I'm always entertained by folk who think that if they *redefine terms*, they can redefine reality. t doesn't work. You can't often solve real problems by using different noises. Word choice matters in fiction - inbut reality you only want the simplest definition that covers all the facts. Fact: spending money to get something is called paying. To pay: transitive v. To give money to in return for goods or services rendered: pay the cashier.

End of discussion.
 
Ah na na na na nah.

It's not the 'end of the discussion;' it might be the end of the discussion FOR YOU. Because you're fixed in your thinking, maybe. You've gone ahead and told us 'reality is reality' more or less and presumed automatically that you know what reality therefore, is. Hoping that everyone else shares your opinion, I suppose.

Even so, there are a couple of points you make which are right to me: 'being a good cook is a fungible commodity.'

I kind of agree with that. You even went as far as I would in thinking about it that way - you added: 'unless you know the best cook in the world.'

Some people think Ferenc Adria is the best cook in the world - he might not be but when he was doing work for the public you would still have to book ONE YEAR IN ADVANCE!

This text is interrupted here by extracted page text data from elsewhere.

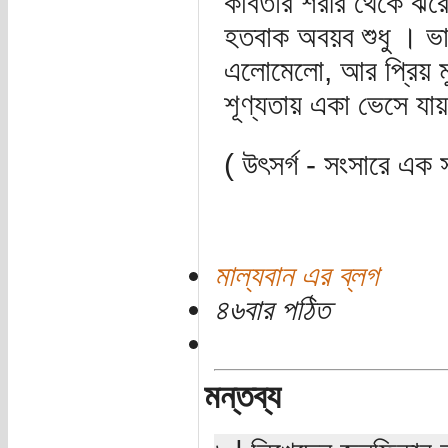
কবিতার শরীর থেকে ঝরে
হতবাক অবয়ব শুধু । ভাঙ
এলোমেলো, আর প্রিয় ম
শূণ্যতায় একা ভেসে যা
( উৎসর্গ - সংসারে এক সন
মাল্যবান এর ব্লগ
৪৬বার পঠিত
মন্তব্য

Money though, is much more fungible than anything else, especially food - commercially available food is definitely not the equivalent metaphor for sex. There are people who don't like meat, some people don't eat meat. Some people are allergic to wine. Some people don't like heavy sauces. And so on.

On the other hand money is always just money.

Sex is never JUST sex - except when it is and that is already a pejorative statement when you say such a thing: 'the sex was just sex.'

To me you are trying to assert or insisting there is this 'reality' that men have some ultimate power to use money to get 'sex.' They don't. They can get bad sex, or mediocre sex, or very risky sex, MORE OFTEN than 'never,' using money.

But not 'always.' And NEVER GOOD OR GREAT SEX.

That's your 'The End' right there - you CANNOT BUY GREAT SEX just whenever or with WHOMever you want. CANnot. There's your 'reality.'

I think so.

You might be right if you qualified 'sex' to 'sex as a commodity/mediocre or bad sex or intentionally demeaning sex.' (The latter of which 'might' be, but not necessarily IS always great/good sex).